Michigan could be the next state to overturn the ban on same-sex marriages.

 

A federal judge could rule as early as today on Michigan’s marriage equality lawsuit, according to The Detroit News:

U.S. District Judge Bernard Friedman is weighing the legal claims of a lawsuit filed by Hazel Park nurses April DeBoer, 42, and Jayne Rowse, 49, who are living as a couple and raising three special needs children they adopted as individuals.

They are asking him to lift both the bans on same-sex marriage and adoption by same-sex couples so they can adopt each other’s children.

University of Detroit Mercy law school professor Lawrence Dubin says although Michigan residents voted in 2004 to pass a law requiring marriage be between a man and a woman, Friedman could find the state ban still violates the law.

“If the judge finds that the will of the people as voted in the referendum violated the plaintiff’s civil rights, the state law would yield to the federal constitution,” said Dubin on Wednesday.

Dubin added that if Friedman rules in favor of the two plaintiffs, he believes the judge will issue a stay of his ruling that would prevent clerks in counties around the state from issuing marriage licenses to same-sex couples pending a decision by the Sixth Circuit Court of Appeals in Cincinnati.

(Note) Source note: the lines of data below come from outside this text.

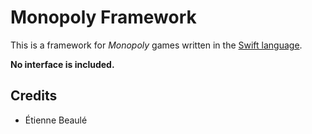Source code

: # Monopoly Framework

This is a framework for *Monopoly* games written in the [Swift language](https://developer.apple.com/swift/).

**No interface is included.**

## Credits

* Étienne Beaulé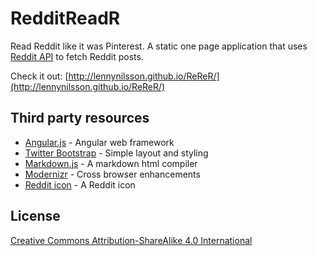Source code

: # RedditReadR

Read Reddit like it was Pinterest. A static one page application that uses [Reddit API](http://www.reddit.com/dev/api) to fetch Reddit posts.

Check it out: [http://lennynilsson.github.io/ReReR/](http://lennynilsson.github.io/ReReR/)

## Third party resources

 * [Angular.js](https://angularjs.org/) - Angular web framework
 * [Twitter Bootstrap](http://getbootstrap.com/) - Simple layout and styling
 * [Markdown.js](https://github.com/evilstreak/markdown-js) - A markdown html compiler
 * [Modernizr](http://modernizr.com/) - Cross browser enhancements
 * [Reddit icon](https://www.iconfinder.com/icons/88488/reddit_icon) - A Reddit icon

## License

[Creative Commons Attribution-ShareAlike 4.0 International](http://creativecommons.org/licenses/by-sa/4.0/)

Royal Oak attorney Amanda Shelton said she will be “shocked” if Friedman did not issue a stay.

“I think it’s going to go in our favor, but I think what he is going to say is let the court of appeals ultimately decide it,” said Shelton, who also is seeking to legally marry her spouse, Kay, if the ban is lifted.

Shelton said she also has three cases dealing with same-sex marriage and custody issues that she is looking forward to filing in Michigan courts if the bans are lifted.